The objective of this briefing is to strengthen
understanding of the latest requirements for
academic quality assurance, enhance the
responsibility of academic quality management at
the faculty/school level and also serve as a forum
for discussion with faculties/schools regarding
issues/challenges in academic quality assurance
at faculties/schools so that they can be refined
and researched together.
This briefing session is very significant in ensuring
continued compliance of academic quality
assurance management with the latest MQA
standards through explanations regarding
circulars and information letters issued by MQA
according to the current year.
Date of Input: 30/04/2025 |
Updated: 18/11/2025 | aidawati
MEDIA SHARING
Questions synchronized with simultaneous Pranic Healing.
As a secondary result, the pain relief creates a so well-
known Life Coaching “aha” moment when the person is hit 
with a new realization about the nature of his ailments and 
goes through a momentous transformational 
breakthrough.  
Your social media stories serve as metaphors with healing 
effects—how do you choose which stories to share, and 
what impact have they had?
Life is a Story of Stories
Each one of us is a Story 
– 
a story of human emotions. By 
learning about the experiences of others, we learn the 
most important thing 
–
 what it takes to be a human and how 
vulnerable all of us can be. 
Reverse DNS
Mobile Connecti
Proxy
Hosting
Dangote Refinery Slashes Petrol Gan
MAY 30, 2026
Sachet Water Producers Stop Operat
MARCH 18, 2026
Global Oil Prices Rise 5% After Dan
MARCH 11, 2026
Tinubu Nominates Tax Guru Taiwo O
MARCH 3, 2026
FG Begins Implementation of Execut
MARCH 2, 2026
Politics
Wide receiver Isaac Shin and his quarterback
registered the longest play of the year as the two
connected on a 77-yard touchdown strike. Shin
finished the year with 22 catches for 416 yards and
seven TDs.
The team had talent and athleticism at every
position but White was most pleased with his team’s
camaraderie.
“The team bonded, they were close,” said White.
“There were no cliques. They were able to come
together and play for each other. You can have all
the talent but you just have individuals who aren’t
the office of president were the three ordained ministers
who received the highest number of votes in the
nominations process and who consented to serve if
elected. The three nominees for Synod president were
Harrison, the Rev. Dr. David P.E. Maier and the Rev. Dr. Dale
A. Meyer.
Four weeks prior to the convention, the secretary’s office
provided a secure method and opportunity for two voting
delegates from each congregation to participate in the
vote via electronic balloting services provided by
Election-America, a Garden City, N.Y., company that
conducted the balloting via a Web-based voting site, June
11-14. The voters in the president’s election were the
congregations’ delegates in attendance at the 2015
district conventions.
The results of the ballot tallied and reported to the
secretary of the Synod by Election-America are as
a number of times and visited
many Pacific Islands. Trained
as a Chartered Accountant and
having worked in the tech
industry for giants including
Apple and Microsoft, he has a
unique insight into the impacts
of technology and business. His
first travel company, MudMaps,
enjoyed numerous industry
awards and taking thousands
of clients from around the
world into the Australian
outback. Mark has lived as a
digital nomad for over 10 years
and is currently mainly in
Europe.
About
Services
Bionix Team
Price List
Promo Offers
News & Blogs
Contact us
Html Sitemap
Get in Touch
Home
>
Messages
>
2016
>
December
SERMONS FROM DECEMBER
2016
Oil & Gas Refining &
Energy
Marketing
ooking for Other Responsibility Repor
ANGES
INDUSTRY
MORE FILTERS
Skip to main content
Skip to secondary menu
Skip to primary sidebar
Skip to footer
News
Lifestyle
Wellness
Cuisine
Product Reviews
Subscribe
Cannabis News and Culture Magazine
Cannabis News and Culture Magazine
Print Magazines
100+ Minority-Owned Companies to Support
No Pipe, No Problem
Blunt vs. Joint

════════

- **Assigned task**: Return the text of each record above, reproducing every line word for word with its original spelling, punctuation, and line breaks.

- **Written solution**:
The objective of this briefing is to strengthen
understanding of the latest requirements for
academic quality assurance, enhance the
responsibility of academic quality management at
the faculty/school level and also serve as a forum
for discussion with faculties/schools regarding
issues/challenges in academic quality assurance
at faculties/schools so that they can be refined
and researched together.
This briefing session is very significant in ensuring
continued compliance of academic quality
assurance management with the latest MQA
standards through explanations regarding
circulars and information letters issued by MQA
according to the current year.
Date of Input: 30/04/2025 |
Updated: 18/11/2025 | aidawati
MEDIA SHARING
Questions synchronized with simultaneous Pranic Healing.
As a secondary result, the pain relief creates a so well-
known Life Coaching “aha” moment when the person is hit 
with a new realization about the nature of his ailments and 
goes through a momentous transformational 
breakthrough.  
Your social media stories serve as metaphors with healing 
effects—how do you choose which stories to share, and 
what impact have they had?
Life is a Story of Stories
Each one of us is a Story 
– 
a story of human emotions. By 
learning about the experiences of others, we learn the 
most important thing 
–
 what it takes to be a human and how 
vulnerable all of us can be. 
Reverse DNS
Mobile Connecti
Proxy
Hosting
Dangote Refinery Slashes Petrol Gan
MAY 30, 2026
Sachet Water Producers Stop Operat
MARCH 18, 2026
Global Oil Prices Rise 5% After Dan
MARCH 11, 2026
Tinubu Nominates Tax Guru Taiwo O
MARCH 3, 2026
FG Begins Implementation of Execut
MARCH 2, 2026
Politics
Wide receiver Isaac Shin and his quarterback
registered the longest play of the year as the two
connected on a 77-yard touchdown strike. Shin
finished the year with 22 catches for 416 yards and
seven TDs.
The team had talent and athleticism at every
position but White was most pleased with his team’s
camaraderie.
“The team bonded, they were close,” said White.
“There were no cliques. They were able to come
together and play for each other. You can have all
the talent but you just have individuals who aren’t
the office of president were the three ordained ministers
who received the highest number of votes in the
nominations process and who consented to serve if
elected. The three nominees for Synod president were
Harrison, the Rev. Dr. David P.E. Maier and the Rev. Dr. Dale
A. Meyer.
Four weeks prior to the convention, the secretary’s office
provided a secure method and opportunity for two voting
delegates from each congregation to participate in the
vote via electronic balloting services provided by
Election-America, a Garden City, N.Y., company that
conducted the balloting via a Web-based voting site, June
11-14. The voters in the president’s election were the
congregations’ delegates in attendance at the 2015
district conventions.
The results of the ballot tallied and reported to the
secretary of the Synod by Election-America are as
a number of times and visited
many Pacific Islands. Trained
as a Chartered Accountant and
having worked in the tech
industry for giants including
Apple and Microsoft, he has a
unique insight into the impacts
of technology and business. His
first travel company, MudMaps,
enjoyed numerous industry
awards and taking thousands
of clients from around the
world into the Australian
outback. Mark has lived as a
digital nomad for over 10 years
and is currently mainly in
Europe.
About
Services
Bionix Team
Price List
Promo Offers
News & Blogs
Contact us
Html Sitemap
Get in Touch
Home
>
Messages
>
2016
>
December
SERMONS FROM DECEMBER
2016
Oil & Gas Refining &
Energy
Marketing
ooking for Other Responsibility Repor
ANGES
INDUSTRY
MORE FILTERS
Skip to main content
Skip to secondary menu
Skip to primary sidebar
Skip to footer
News
Lifestyle
Wellness
Cuisine
Product Reviews
Subscribe
Cannabis News and Culture Magazine
Cannabis News and Culture Magazine
Print Magazines
100+ Minority-Owned Companies to Support
No Pipe, No Problem
Blunt vs. Joint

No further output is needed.